EXERCISE A: Extract each line of the listing that contains the word "page".
=-=-=
The upper die (first die) 12 is a large steel block that is provided with a cavity (recessed part) 24 in a lower surface thereof and a cooling water passage 25 built therein. An upper end part of the upper die 12 is fixed to a slide 82. The slide 82 to which the upper die 12 is fixed is suspended by a pressing cylinder 26, and is guided by a guide cylinder 27 so as not to laterally vibrate.

Similarly to the case of the lower die 11, an electrode storage space 12a is provided near each of right and left ends (right and left ends in FIG. 1) of the upper die 12. The forming device 10 is provided with a first electrode 17 and a second electrode 18 that are configured to advance or retreat in a vertical direction by an actuator (not shown) in the electrode storage space 12a as in the lower die 11. Recessed grooves 17a and 18a having a semi-arc shape corresponding to an outer peripheral surface on the upper side of the metal pipe material 14 are formed in lower surfaces of the first electrode 17 and the second electrode 18, respectively (see FIG. 3C), and the metal pipe material 14 can be well fitted in the recessed grooves 17a and 18a. In addition, in a front surface of the first electrode 17 (a surface of the die in an outward direction), a tapered recessed surface 17b is formed such that the vicinity thereof is recessed at an angle into a tapered shape toward the recessed groove 17a, and in a front surface of the second electrode 18 (a surface of the die in an outward direction), a tapered recessed surface 18b is formed such that the vicinity thereof is recessed at an angle into a tapered shape toward the recessed groove 18a. Accordingly, in a case where the pair of first and second electrodes 17 and 18 positioned in the upper die 12 also constitute the pipe holding mechanism 30 and the metal pipe material 14 is sandwiched between the pairs of upper and lower first and second electrodes 17 and 18 in the vertical direction, the metal pipe material 14 can be surrounded such that the outer periphery thereof firmly adheres well over the whole periphery.
=-=-=
EXERCISE B: List every part that the first paragraph of the upper die passage identifies by a reference number, and give each part's number.

PROVIDED ENTRIES:
=-=-=
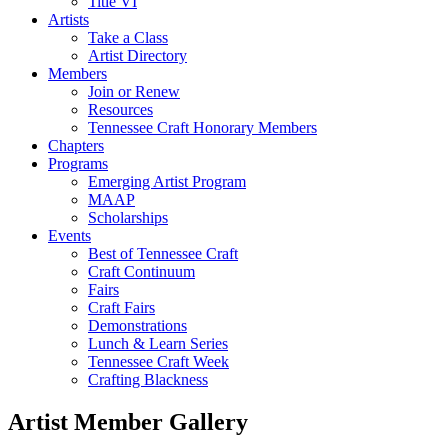
Title VI
Artists
Take a Class
Artist Directory
Members
Join or Renew
Resources
Tennessee Craft Honorary Members
Chapters
Programs
Emerging Artist Program
MAAP
Scholarships
Events
Best of Tennessee Craft
Craft Continuum
Fairs
Craft Fairs
Demonstrations
Lunch & Learn Series
Tennessee Craft Week
Crafting Blackness
Artist Member Gallery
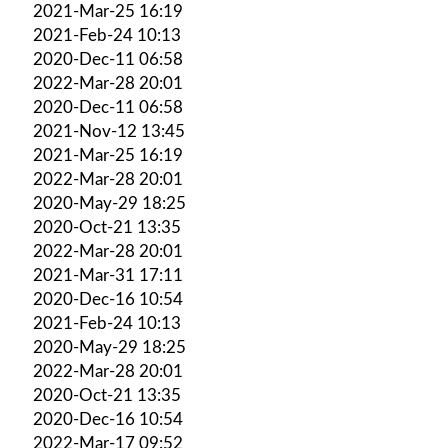
2021-Mar-25 16:19
2021-Feb-24 10:13
2020-Dec-11 06:58
2022-Mar-28 20:01
2020-Dec-11 06:58
2021-Nov-12 13:45
2021-Mar-25 16:19
2022-Mar-28 20:01
2020-May-29 18:25
2020-Oct-21 13:35
2022-Mar-28 20:01
2021-Mar-31 17:11
2020-Dec-16 10:54
2021-Feb-24 10:13
2020-May-29 18:25
2022-Mar-28 20:01
2020-Oct-21 13:35
2020-Dec-16 10:54
2022-Mar-17 09:52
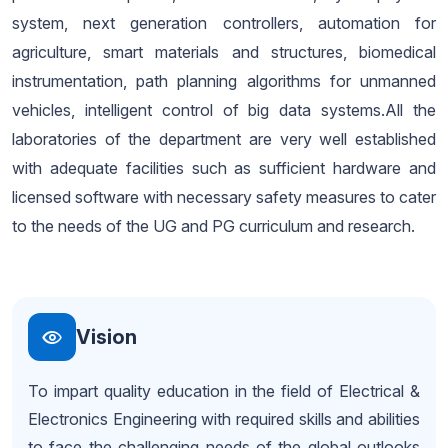
system, next generation controllers, automation for
agriculture, smart materials and structures, biomedical
instrumentation, path planning algorithms for unmanned
vehicles, intelligent control of big data systems.All the
laboratories of the department are very well established
with adequate facilities such as sufficient hardware and
licensed software with necessary safety measures to cater
to the needs of the UG and PG curriculum and research.
Vision
To impart quality education in the field of Electrical &
Electronics Engineering with required skills and abilities
to face the challenging needs of the global outlooks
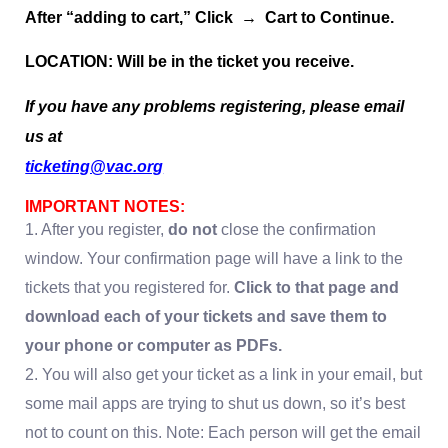
After “adding to cart,” Click → Cart to Continue.
LOCATION: Will be in the ticket you receive.
If you have any problems registering, please email
us at
ticketing@vac.org
IMPORTANT NOTES:
1. After you register,
do not
close the confirmation
window. Your confirmation page will have a link to the
tickets that you registered for.
Click to that page and
download each of your tickets and save them to
your phone or computer as PDFs.
2. You will also get your ticket as a link in your email, but
some mail apps are trying to shut us down, so it’s best
not to count on this. Note: Each person will get the email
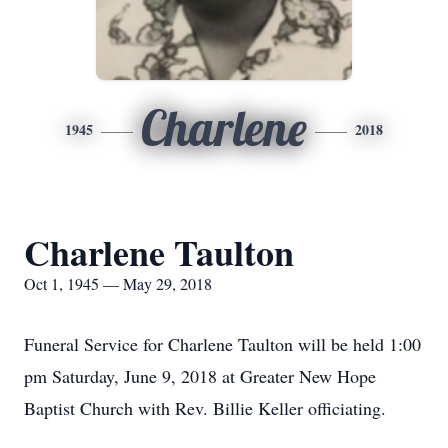
Charlene
1945
2018
Charlene Taulton
Oct 1, 1945 — May 29, 2018
Funeral Service for Charlene Taulton will be held 1:00
pm Saturday, June 9, 2018 at Greater New Hope
Baptist Church with Rev. Billie Keller officiating.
=-=-=
YOUR SOLUTION A:
window. Your confirmation page will have a link to the
Click to that page and

YOUR SOLUTION B:
- Upper die (first die): 12
- Cavity (recessed part): 24
- Cooling water passage: 25
- Slide: 82
- Pressing cylinder: 26
- Guide cylinder: 27